**Article**
*-*-*
Welcome, dear readers, as always.

You recognized where the title of this posting comes from, I’m sure.  Bilbo and Gandalf

have been talking and Bilbo describes his current state:

“ ‘I am old, Gandalf.  I don’t look it, but I am beginning  to feel it in my heart of hearts.  Well-preserved indeed!…Why, I feel all thin, sort of stretched, if you know what I mean:  like butter that has been scraped over too much bread.’ “ (The Fellowship of the Ring, Book One, Chapter 1, “A Long-expected Party”)

(You’ll notice the pun here—as I’m sure JRRT did–in the combination of “preserve(d)”  with butter and bread—did he write this originally during breakfast one morning?)

After this, there is a very tense scene where Gandalf inquires about the Ring, Bilbo becomes hostile, but, in the end, Bilbo leaves the Ring and clearly feels great relief, even singing.

Nine years later, in a subsequent scene, after Gandalf had related, the previous night, some details about the Ring to Frodo, we can see what had been going on in Gandalf’s mind those nine years before and his concern for Bilbo then, persuading him to put the Ring aside:

“ ‘A mortal, Frodo, who keeps one of the Great Rings, does not die, but he does not grow or obtain more life, he merely continues, until at last every minute is a weariness.  And if he often uses the Ring to make himself invisible, he fades:  he becomes in the end invisible permanently, and walks in the twilight under the eye of the Dark Power that rules the Rings.  Yes, sooner or later—later, if he is strong or well-meaning to begin with, but neither strength nor good purpose will last—sooner or later the Dark Power will devour him.”  (The Fellowship of the Ring, Book One, Chapter 2, “The Shadow of the Past”)
*-*-*
(Collection entries)
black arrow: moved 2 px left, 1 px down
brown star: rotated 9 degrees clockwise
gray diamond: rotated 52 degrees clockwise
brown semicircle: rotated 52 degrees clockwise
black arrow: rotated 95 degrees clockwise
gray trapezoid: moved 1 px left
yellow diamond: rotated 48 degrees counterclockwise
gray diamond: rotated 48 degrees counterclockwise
*-*-*
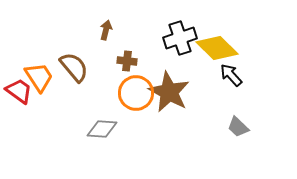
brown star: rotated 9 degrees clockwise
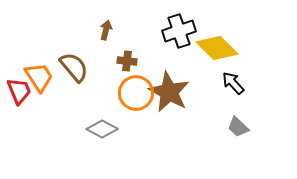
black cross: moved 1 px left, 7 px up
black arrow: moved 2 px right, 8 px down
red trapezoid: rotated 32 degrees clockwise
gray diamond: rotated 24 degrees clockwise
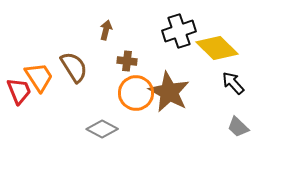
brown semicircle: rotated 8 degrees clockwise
*-*-*
**Exercise requirements**
Copy out the whole blog post on Bilbo and the Ring word for word. Rely on the blog post alone, not on the items.

**Written solution**
Welcome, dear readers, as always.

You recognized where the title of this posting comes from, I’m sure.  Bilbo and Gandalf

have been talking and Bilbo describes his current state:

“ ‘I am old, Gandalf.  I don’t look it, but I am beginning  to feel it in my heart of hearts.  Well-preserved indeed!…Why, I feel all thin, sort of stretched, if you know what I mean:  like butter that has been scraped over too much bread.’ “ (The Fellowship of the Ring, Book One, Chapter 1, “A Long-expected Party”)

(You’ll notice the pun here—as I’m sure JRRT did–in the combination of “preserve(d)”  with butter and bread—did he write this originally during breakfast one morning?)

After this, there is a very tense scene where Gandalf inquires about the Ring, Bilbo becomes hostile, but, in the end, Bilbo leaves the Ring and clearly feels great relief, even singing.

Nine years later, in a subsequent scene, after Gandalf had related, the previous night, some details about the Ring to Frodo, we can see what had been going on in Gandalf’s mind those nine years before and his concern for Bilbo then, persuading him to put the Ring aside:

“ ‘A mortal, Frodo, who keeps one of the Great Rings, does not die, but he does not grow or obtain more life, he merely continues, until at last every minute is a weariness.  And if he often uses the Ring to make himself invisible, he fades:  he becomes in the end invisible permanently, and walks in the twilight under the eye of the Dark Power that rules the Rings.  Yes, sooner or later—later, if he is strong or well-meaning to begin with, but neither strength nor good purpose will last—sooner or later the Dark Power will devour him.”  (The Fellowship of the Ring, Book One, Chapter 2, “The Shadow of the Past”)